Question

All rings considered below are assumed to be associative and commutative with \( 1 \neq 0 \). Further, all ring homomorphisms map 1 to 1.

Consider the following statements about such a ring \( R \):

P1: \( R \) is isomorphic to the product of two rings \( R_1 \) and \( R_2 \).
P2: \( \exists r_1, r_2 \in R \) such that \( r_1^2 = r_1 \neq 0 \), \( r_2^2 = 0 \), and \( r_1 + r_2 = 1 \).
P3: \( R \) has ideals \( I_1, I_2 \subset R \) with \( R \neq I_1 \), \( (0) \neq I_2 \), and \( R = I_1 + I_2 \) and \( I_1 \cap I_2 = (0) \).
P4: \( \exists a, b \in R \) with \( a \neq 0 \), \( b \neq 0 \) such that \( ab = 0 \).

Then, which of the following is/are TRUE?

• A. \( P1 \Rightarrow P2 \)
• B. \( P2 \Rightarrow P3 \)
• C. \( P3 \Rightarrow P4 \)
• D. \( P4 \Rightarrow P1 \)

Hint:

When working with ring homomorphisms and ideals, it is important to check the properties of the ring and its decomposition before drawing conclusions about its structure.

Answer 1

The Correct Option is A, B, C

To determine which statements about the ring \( R \) are true, we will analyze the implications between the given statements \( P1, P2, P3, \) and \( P4 \). Let's evaluate each implication step by step:

1. \( P1 \Rightarrow P2 \):

   Given that \( R \) is isomorphic to the product of two rings \( R_1 \) and \( R_2 \), it can be expressed as \( R \cong R_1 \times R_2 \). In the product ring, we can take \( r_1 = (1,0) \) and \( r_2 = (0,1) \). Then:

   • \( r_1^2 = (1,0)^2 = (1,0) \), so \( r_1^2 = r_1 \neq 0 \).
   • \( r_2^2 = (0,1)^2 = (0,0) \), so \( r_2^2 = 0 \).
   • \( r_1 + r_2 = (1,0) + (0,1) = (1,1) = 1 \).

   This satisfies the conditions of \( P2 \). Therefore, \( P1 \Rightarrow P2 \) is true.

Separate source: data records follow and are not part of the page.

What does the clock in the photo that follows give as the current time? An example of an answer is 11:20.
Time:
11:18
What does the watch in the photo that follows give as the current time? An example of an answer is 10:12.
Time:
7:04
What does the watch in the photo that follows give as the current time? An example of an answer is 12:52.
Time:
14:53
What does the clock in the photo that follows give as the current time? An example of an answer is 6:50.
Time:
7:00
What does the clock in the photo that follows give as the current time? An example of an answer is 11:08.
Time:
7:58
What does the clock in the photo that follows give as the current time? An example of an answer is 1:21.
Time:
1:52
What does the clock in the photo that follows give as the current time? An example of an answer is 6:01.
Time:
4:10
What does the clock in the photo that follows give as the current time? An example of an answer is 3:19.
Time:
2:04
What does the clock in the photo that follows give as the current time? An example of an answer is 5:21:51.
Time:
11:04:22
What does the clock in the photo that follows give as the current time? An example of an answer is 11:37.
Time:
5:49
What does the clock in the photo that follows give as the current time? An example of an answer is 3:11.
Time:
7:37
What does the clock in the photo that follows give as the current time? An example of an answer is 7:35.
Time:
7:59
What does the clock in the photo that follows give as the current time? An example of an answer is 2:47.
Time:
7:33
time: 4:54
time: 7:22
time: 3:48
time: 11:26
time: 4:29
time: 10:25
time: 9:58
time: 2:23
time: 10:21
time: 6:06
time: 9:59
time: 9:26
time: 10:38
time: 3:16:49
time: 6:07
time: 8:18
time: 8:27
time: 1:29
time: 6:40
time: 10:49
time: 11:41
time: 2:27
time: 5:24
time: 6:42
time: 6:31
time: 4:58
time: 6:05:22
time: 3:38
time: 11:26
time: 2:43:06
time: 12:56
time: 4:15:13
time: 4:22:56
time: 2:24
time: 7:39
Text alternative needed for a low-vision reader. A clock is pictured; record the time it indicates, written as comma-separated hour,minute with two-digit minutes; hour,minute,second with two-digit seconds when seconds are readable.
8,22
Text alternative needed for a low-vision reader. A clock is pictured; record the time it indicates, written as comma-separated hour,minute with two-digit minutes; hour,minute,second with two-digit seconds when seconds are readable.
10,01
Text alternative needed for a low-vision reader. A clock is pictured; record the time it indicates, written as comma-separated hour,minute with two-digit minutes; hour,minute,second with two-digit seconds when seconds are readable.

2. \( P2 \Rightarrow P3 \):

   Suppose there exist \( r_1, r_2 \in R \) such that \( r_1^2 = r_1 \neq 0 \), \( r_2^2 = 0 \), and \( r_1 + r_2 = 1 \). Define two ideals in \( R \):

   • Let \( I_1 = \{ x \in R \mid x = xr_1 \} \).
   • Let \( I_2 = \{ x \in R \mid x = xr_2 \} \).

   Then, we can check:

   • \( R = I_1 + I_2 \) because any element \( x \in R \) can be written as \( x = xr_1 + xr_2 \).
   • \( I_1 \cap I_2 = (0) \) because for any \( x \in I_1 \cap I_2 \), we have \( x = xr_1 = xr_2 = 0 \).

   This fulfills the conditions of \( P3 \). Therefore, \( P2 \Rightarrow P3 \) is true.

3. \( P3 \Rightarrow P4 \):

   Suppose \( R \) has ideals \( I_1, I_2 \subset R \) such that \( R = I_1 + I_2 \) and \( I_1 \cap I_2 = (0) \). By these conditions:

   • There exist non-zero elements \( a \in I_1 \cap I_2 \) and \( b \in I_2 \) such that \( a + b = 1 \). Since \( ab \in I_1 \cap I_2 = (0) \), we have \( ab = 0 \).

   Thus, there exist \( a, b \in R \) with \( a \neq 0 \) and \( b \neq 0 \) such that \( ab = 0 \). Therefore, \( P3 \Rightarrow P4 \) is true.

From the above implications, we conclude that the true statements are: \( P1 \Rightarrow P2 \), \( P2 \Rightarrow P3 \), and \( P3 \Rightarrow P4 \).